Against AI Productivity
The dominant story about AI is productivity and I believe it's such a shallow story.
It assumes the work is correct and the problem is speed. That if we move faster, automate harder, or remove more humans, the system improves. Parts of it are right, but the core thesis seems wrong.
Most systems are slow because their logic is broken.
- Rules are implicit.
- Decisions are improvised.
- Exceptions pile up without reconciliation.
Over time, work stops being about outcomes and becomes about managing contradictions. Slapping AI onto it doesn't fix that, rather aggravates the situation.
The real leverage of AI is not automation, it is exposure. When you force decisions into executable form such as rules, constraints, and tradeoffs, you surface what was previously hidden: conflicts, ambiguity, and responsibility. Things organizations tend to leave vague.
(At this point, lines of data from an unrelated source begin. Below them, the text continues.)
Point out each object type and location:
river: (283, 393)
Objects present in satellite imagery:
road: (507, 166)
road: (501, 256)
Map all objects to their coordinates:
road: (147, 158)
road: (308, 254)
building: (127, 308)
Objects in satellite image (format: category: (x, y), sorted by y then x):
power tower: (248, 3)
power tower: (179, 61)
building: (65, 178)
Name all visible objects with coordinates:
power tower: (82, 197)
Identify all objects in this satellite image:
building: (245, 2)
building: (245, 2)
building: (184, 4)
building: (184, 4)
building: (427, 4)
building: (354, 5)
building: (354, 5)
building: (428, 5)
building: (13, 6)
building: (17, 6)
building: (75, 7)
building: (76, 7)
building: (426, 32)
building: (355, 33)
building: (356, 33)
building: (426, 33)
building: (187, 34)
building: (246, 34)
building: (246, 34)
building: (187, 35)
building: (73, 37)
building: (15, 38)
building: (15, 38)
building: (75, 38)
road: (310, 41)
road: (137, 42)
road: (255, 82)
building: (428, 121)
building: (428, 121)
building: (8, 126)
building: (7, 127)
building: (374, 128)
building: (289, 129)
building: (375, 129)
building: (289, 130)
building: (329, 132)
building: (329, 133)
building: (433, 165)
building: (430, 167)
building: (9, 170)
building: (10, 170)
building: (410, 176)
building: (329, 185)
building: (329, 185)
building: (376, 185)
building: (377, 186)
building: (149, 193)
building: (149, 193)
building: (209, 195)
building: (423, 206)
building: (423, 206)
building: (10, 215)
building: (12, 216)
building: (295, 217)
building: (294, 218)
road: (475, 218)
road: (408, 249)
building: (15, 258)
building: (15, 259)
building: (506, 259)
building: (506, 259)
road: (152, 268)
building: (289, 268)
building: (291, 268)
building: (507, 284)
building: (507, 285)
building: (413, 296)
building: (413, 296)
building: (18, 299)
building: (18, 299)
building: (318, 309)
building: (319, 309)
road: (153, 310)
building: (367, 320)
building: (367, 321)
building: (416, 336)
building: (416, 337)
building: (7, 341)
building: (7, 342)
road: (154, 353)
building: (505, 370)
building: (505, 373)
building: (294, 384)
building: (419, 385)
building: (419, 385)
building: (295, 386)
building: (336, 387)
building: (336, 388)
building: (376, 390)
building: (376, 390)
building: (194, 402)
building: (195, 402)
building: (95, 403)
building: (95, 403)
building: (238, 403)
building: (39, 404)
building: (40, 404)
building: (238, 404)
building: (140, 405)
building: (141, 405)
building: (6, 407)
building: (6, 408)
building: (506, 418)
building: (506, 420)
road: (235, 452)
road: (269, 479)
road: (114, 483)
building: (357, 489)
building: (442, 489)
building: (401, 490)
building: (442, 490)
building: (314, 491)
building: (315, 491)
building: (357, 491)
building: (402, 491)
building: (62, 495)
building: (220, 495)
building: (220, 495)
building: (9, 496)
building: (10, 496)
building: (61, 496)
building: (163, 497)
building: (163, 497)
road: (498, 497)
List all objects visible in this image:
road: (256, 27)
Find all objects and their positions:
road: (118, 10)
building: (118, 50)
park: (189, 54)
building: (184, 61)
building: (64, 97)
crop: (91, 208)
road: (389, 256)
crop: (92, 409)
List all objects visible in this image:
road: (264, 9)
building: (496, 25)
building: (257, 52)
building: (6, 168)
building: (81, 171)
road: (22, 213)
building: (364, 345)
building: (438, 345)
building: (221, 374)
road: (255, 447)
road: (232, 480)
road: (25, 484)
This is why I'm against "AI productivity".
Productivity optimizes execution. AI destabilizes assumptions.
Used properly, a great AI system should slow systems down at the right moments - because we can now afford that luxury with the time it saved on all other areas. It forces questions people avoided.
Why does this rule exist?
Who owns this outcome?
What happens when policies collide?
These questions are hard ones, but also necessary.
Automation without coherence just scales nonsense. It makes broken systems louder, faster, and harder to unwind. That's not progress. Adding 100x more labor power into the same broken system doesn't solve anything and that remains same with AI.
I'm not interested in AI that helps us do more. I'm interested in AI that makes it impossible to hide bad decisions behind process, precedent, or human exhaustion.
The future won't be run by the most productive organizations. It will be run by the ones willing to make their logic explicit and live with the consequences.